To support this new structure, firms must be prepared to recruit and profile for different types of talent, Wiley said, listing a few examples of the kind of professionals CPA firms should start courting, including:

  • CFO/client accounting services professionals;
  • Payroll and HR managers/supervisors;
  • Statisticians/financial analysts;
  • Operations research analysts;
  • Compliance analysts;
  • Information security analysts;
  • Business/big data analysts;
  • Market research analysts; and,
  • Thought leaders.

“You can develop new services based on what you need,” Wiley explained, assuring attendees that, “accountants and auditors are not going away, but they might need to play a different role going forward, and figure out what they are.”

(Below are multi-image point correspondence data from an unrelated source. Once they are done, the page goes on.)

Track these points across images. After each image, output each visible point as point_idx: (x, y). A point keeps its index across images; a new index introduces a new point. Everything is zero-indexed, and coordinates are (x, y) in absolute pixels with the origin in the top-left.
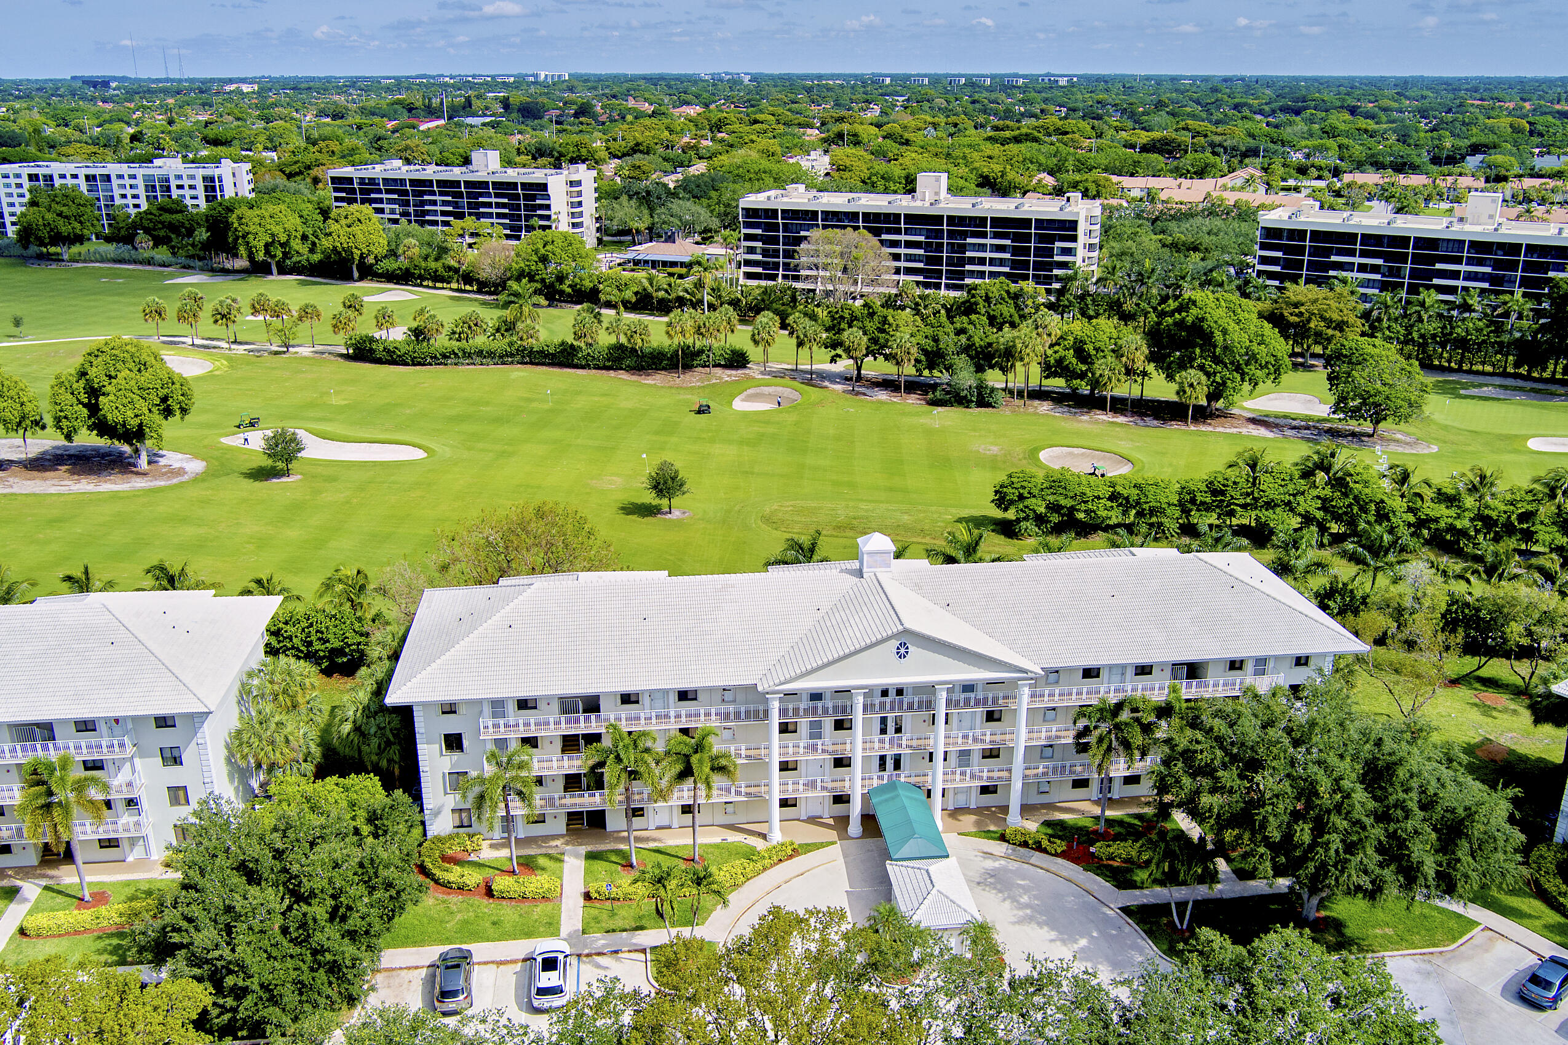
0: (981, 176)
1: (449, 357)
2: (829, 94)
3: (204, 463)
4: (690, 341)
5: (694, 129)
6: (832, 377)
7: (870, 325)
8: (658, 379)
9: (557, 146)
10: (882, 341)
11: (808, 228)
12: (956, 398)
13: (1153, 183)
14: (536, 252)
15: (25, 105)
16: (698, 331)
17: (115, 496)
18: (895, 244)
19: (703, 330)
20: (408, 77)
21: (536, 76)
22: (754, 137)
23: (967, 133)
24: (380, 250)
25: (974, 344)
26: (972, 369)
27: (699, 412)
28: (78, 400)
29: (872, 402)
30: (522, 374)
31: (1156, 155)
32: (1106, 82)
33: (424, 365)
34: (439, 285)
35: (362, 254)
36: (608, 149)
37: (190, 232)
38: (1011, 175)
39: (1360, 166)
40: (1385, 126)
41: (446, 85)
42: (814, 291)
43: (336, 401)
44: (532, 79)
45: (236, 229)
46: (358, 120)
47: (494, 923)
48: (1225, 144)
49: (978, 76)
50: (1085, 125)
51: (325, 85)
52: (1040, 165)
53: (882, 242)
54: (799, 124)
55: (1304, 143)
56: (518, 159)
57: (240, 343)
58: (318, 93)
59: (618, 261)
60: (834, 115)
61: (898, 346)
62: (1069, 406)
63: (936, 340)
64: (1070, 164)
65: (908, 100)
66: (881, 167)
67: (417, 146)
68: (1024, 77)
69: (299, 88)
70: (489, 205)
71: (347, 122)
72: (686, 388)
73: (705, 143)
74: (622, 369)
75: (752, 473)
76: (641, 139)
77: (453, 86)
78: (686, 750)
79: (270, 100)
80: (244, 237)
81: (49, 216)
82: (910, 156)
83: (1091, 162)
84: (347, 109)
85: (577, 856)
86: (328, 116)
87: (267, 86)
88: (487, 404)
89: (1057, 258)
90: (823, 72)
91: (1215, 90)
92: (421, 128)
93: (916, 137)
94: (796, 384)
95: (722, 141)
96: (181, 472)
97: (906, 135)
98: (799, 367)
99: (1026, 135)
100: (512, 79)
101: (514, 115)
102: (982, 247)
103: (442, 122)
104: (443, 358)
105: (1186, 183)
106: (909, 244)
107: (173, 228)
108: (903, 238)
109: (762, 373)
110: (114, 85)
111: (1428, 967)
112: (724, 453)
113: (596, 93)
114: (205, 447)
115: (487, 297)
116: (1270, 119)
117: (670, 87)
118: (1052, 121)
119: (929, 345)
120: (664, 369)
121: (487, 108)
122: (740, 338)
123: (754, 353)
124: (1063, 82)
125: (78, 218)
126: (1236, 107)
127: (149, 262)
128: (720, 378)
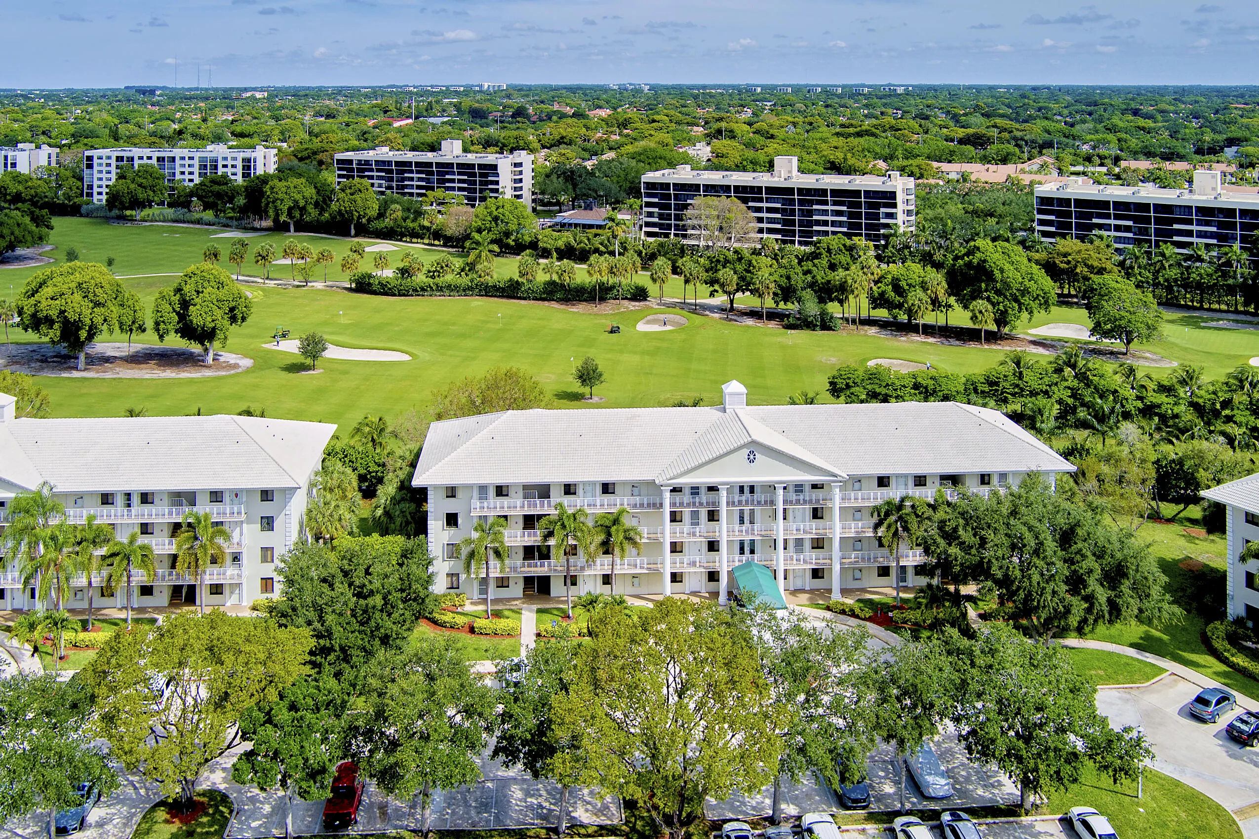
0: (829, 162)
1: (426, 290)
2: (711, 100)
3: (252, 361)
4: (605, 279)
5: (605, 126)
6: (711, 309)
7: (740, 267)
8: (581, 308)
9: (501, 138)
10: (748, 279)
11: (692, 197)
12: (804, 323)
13: (966, 167)
14: (490, 214)
15: (97, 108)
16: (611, 272)
17: (191, 381)
18: (759, 210)
19: (615, 270)
20: (380, 87)
21: (481, 86)
22: (653, 133)
23: (820, 129)
24: (373, 213)
25: (817, 282)
26: (816, 300)
27: (612, 332)
28: (173, 309)
29: (741, 326)
30: (479, 303)
31: (968, 146)
32: (936, 90)
33: (407, 296)
34: (414, 240)
35: (360, 215)
36: (540, 141)
37: (231, 200)
38: (851, 161)
39: (1134, 155)
40: (1160, 124)
41: (411, 93)
42: (698, 246)
43: (344, 321)
44: (477, 89)
45: (268, 196)
46: (346, 119)
47: (475, 649)
48: (1026, 138)
49: (832, 86)
50: (914, 124)
51: (318, 93)
52: (877, 153)
53: (749, 208)
54: (688, 123)
55: (1089, 137)
56: (472, 148)
57: (271, 279)
58: (313, 99)
59: (549, 224)
60: (715, 116)
61: (761, 282)
62: (892, 330)
63: (788, 278)
64: (899, 153)
65: (774, 105)
66: (750, 154)
67: (395, 138)
68: (869, 87)
69: (299, 95)
70: (453, 181)
71: (338, 121)
72: (602, 315)
73: (614, 137)
74: (553, 300)
75: (651, 374)
76: (565, 134)
77: (417, 94)
78: (608, 523)
79: (278, 104)
80: (273, 202)
81: (132, 186)
82: (772, 146)
83: (916, 151)
84: (338, 111)
85: (531, 611)
86: (322, 116)
87: (274, 94)
88: (454, 324)
89: (882, 221)
90: (707, 83)
91: (1023, 96)
92: (395, 125)
93: (780, 133)
94: (684, 312)
95: (627, 136)
96: (236, 366)
97: (771, 131)
98: (687, 301)
99: (866, 131)
100: (462, 89)
101: (466, 116)
102: (825, 212)
103: (410, 121)
104: (421, 291)
105: (993, 167)
106: (769, 210)
107: (219, 195)
108: (764, 205)
109: (658, 304)
110: (158, 93)
111: (1128, 696)
112: (631, 360)
113: (528, 99)
114: (252, 350)
115: (451, 250)
116: (1068, 119)
117: (586, 95)
118: (888, 120)
119: (784, 282)
120: (585, 300)
121: (444, 111)
122: (642, 279)
123: (653, 289)
124: (900, 90)
125: (152, 188)
126: (1040, 109)
127: (199, 222)
128: (627, 308)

Along with this self-reflection comes the need for better professional development and learning.

During their keynote, Melancon and Reeb predicted that the kind of technological innovations some see as threatening the profession can actually be helpful in educating it.

Reeb envisioned augmented reality playing a part, so that when a firm professional working on, say, an estate plan runs across something “they don’t know how to do ... a video pops up. They don’t know how to fill this form out, so three case studies pop up.”

The ability to learn will be one of the most important skills for accountants going forward, Melancon explained.

“There will be a need to learn, unlearn and relearn … it’s the thought of future literacy moving forward -- not to read and write but the ability to unlearn so you can relearn, and the general awareness of all these activities for everyone. If you’re trusted advisors, you need to know the implications of these shifts -- of both the wide knowledge and capabilities for a narrow knowledge.”

To provide for these expanding skills, the AICPA offers a variety of new credentials beyond the CPA.

“How should licensure evolve?” Melancon continued. “We need to figure out blockchain. We tend to audit around the technology. For our core service of assurance, we need to consider more and more dynamic audit solutions. We’re building these technologies into framework and processes. Today, in our teams, non-CPAs are in the data analytics space. It is conceivable in audit, several years from now, there will be more [of these professionals] on an engagement than CPAs.”

To adjust for these future demographics, Wiley recommended firms take a few specific actions:

  • Educate, at all levels. “Don’t keep it at the partner level. Spread the wealth, so everyone is working and looking at education.”
  • Draft a new organizational chart. The updated design should be based on that diamond shape Wiley defined earlier. “Who could be niche leaders, and part of that niche? [Identify] people who could develop into wonderful technicians. Who could you talk to to find out what they want to do? Going from how to get things done to who.”
  • Analyze where you are today. “Where are your deep niches and service areas? Where can your next-generation talent really dig deep? You have to know where you are now to move into the future successfully.”

As Reeb warned during his keynote, “We have gotten complacent — we’ve never been more successful as a profession. We have so much compliance work to do. [What is] critical is the trust we have, moving forward ... leveraging off our past to help clients with their future. More than 50 percent of the market wants more advisory. We need to do a better job of branding, moving forward as life planners. Everyone out here does that already, but we don’t necessarily have that brand.”